> _ACTIVITY_:
Without changing anything, output the records below.

> _INPUT FOR THIS TASK_:
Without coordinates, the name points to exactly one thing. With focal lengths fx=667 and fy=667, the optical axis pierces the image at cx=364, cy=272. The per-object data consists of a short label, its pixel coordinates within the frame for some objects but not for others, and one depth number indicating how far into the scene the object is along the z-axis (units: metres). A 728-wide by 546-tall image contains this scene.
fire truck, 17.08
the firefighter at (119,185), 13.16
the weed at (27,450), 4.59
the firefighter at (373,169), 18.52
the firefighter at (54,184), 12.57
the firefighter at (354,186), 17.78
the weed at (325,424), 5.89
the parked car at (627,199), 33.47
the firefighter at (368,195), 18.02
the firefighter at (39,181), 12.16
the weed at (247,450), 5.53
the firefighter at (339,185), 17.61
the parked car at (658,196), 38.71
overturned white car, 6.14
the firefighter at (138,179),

> _SOLUTION TO THIS PROBLEM_:
Without coordinates, the name points to exactly one thing. With focal lengths fx=667 and fy=667, the optical axis pierces the image at cx=364, cy=272. The per-object data consists of a short label, its pixel coordinates within the frame for some objects but not for others, and one depth number indicating how far into the scene the object is along the z-axis (units: metres). A 728-wide by 546-tall image contains this scene.
fire truck, 17.08
the firefighter at (119,185), 13.16
the weed at (27,450), 4.59
the firefighter at (373,169), 18.52
the firefighter at (54,184), 12.57
the firefighter at (354,186), 17.78
the weed at (325,424), 5.89
the parked car at (627,199), 33.47
the firefighter at (368,195), 18.02
the firefighter at (39,181), 12.16
the weed at (247,450), 5.53
the firefighter at (339,185), 17.61
the parked car at (658,196), 38.71
overturned white car, 6.14
the firefighter at (138,179),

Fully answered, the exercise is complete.